Originally posted by @Adriel Hsu :

@Charles Kennedy if the management fee is at 5.6% and the payroll is running at 9.7%, wouldnt that make my total property management at over 15%, and I should be around 10%?

It depends who is on payroll. Most Property Management companies when there is a Repair & Maintenance issue, the either call someone to fix it and pass the bill onto you or they have a team of handymen/contractors that they will send to fix the issue and, depending on your agreement with them, bill you for it. 

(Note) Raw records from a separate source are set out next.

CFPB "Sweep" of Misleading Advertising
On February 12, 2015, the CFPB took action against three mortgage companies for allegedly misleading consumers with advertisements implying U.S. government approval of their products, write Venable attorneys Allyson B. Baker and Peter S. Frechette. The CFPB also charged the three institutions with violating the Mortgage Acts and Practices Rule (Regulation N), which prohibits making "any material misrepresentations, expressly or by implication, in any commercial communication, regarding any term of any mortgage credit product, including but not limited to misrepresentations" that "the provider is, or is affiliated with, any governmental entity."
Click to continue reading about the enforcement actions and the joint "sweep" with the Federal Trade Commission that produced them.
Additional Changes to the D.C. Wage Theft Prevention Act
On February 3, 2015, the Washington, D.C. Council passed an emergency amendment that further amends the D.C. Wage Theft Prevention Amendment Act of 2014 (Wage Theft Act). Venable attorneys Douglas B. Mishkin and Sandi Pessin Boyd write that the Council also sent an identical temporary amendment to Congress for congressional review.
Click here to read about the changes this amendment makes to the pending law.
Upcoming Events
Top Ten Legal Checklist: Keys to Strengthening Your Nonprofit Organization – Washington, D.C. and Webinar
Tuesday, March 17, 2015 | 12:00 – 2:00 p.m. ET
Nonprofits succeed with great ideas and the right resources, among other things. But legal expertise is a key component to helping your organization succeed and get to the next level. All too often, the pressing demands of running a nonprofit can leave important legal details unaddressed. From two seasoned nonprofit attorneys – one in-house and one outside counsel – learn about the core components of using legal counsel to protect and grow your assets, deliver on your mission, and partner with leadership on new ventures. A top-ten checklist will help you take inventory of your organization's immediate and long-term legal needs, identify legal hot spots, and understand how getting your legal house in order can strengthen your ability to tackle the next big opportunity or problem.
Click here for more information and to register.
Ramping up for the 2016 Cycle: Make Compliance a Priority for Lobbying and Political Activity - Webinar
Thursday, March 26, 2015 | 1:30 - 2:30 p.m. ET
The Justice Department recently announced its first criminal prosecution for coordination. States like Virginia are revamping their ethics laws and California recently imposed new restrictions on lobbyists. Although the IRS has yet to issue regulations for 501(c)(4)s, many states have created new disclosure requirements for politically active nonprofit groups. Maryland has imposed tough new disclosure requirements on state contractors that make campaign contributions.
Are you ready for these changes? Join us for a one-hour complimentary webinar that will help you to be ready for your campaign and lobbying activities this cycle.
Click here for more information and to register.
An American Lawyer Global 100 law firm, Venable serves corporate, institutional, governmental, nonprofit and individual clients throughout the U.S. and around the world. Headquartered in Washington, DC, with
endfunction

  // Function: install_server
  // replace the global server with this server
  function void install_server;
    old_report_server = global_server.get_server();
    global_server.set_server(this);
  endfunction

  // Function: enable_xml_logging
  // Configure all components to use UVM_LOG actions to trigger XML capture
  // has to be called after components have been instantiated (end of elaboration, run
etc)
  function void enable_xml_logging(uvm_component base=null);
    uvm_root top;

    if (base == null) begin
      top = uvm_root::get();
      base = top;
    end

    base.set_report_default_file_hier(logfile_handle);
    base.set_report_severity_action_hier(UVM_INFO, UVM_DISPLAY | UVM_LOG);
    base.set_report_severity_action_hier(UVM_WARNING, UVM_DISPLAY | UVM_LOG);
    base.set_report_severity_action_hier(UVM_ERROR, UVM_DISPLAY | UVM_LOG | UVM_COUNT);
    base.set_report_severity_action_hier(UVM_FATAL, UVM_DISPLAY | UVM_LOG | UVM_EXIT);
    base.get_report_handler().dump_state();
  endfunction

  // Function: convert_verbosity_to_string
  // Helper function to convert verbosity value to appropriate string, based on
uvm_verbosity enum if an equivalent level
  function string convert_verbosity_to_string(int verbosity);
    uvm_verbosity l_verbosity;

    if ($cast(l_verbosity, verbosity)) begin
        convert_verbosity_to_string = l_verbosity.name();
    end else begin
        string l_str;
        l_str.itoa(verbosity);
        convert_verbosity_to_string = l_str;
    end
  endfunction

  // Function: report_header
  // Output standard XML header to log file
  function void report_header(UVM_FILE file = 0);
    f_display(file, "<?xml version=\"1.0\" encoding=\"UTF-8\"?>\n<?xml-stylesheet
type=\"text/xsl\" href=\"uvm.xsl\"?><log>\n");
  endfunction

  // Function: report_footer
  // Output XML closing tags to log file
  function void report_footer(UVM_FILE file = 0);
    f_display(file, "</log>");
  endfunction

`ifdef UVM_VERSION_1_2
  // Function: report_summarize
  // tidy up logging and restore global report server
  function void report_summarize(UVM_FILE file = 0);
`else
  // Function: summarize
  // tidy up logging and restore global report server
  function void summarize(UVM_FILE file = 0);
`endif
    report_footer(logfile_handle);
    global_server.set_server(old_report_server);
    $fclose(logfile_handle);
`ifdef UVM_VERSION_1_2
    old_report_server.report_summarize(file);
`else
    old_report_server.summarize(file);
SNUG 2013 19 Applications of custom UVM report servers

So, if the payroll cost is for an Admin/Lease agent, you probably have duplicated costs between staff and PM fees; however, if they have a maintenance guy, landscaper, etc. on their payroll, you can’t assume the costs are duplicate. Other issue is whether you can reduce those expenses by managing the building more efficiently. 

@Adriel Hsu I think you'll need clarification on that from the seller. If the payroll is for the property manager, then yes, it's far too high and you generally just pay a fee and the management company pays the salary to their employees. However, it could be for an on site handyman or full time cleaner/janitor. I think payroll and contract services can sometimes pay for the same things on different properties, dependent on whether you have someone full-time or not.

Also management fee is based on expected gross income (EGI), which includes other income, not just rental income. so $27,700/554k =5.00%.